■ **WORK TO COMPLETE**
Output only this range of the data below: the line that contains "Área de Construcción" through the final line, both ends included, each retyped exactly.

■ **Page-level text extractions**
═══

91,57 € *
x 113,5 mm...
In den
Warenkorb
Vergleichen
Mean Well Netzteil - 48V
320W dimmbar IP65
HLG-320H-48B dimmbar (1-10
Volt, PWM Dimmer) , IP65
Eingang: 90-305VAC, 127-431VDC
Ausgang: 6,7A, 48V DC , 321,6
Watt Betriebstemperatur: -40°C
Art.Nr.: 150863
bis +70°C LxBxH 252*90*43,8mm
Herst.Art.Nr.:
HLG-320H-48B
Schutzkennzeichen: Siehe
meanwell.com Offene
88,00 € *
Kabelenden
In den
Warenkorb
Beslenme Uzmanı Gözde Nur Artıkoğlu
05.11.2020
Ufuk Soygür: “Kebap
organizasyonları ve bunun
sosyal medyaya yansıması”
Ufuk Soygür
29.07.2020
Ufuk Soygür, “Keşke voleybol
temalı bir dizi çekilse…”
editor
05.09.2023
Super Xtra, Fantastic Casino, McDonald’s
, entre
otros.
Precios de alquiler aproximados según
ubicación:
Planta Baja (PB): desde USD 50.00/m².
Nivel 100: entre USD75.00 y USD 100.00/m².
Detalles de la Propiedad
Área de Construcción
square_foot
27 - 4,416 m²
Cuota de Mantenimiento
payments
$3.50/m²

═══

■ **RESULT**
Área de Construcción
square_foot
27 - 4,416 m²
Cuota de Mantenimiento
payments
$3.50/m²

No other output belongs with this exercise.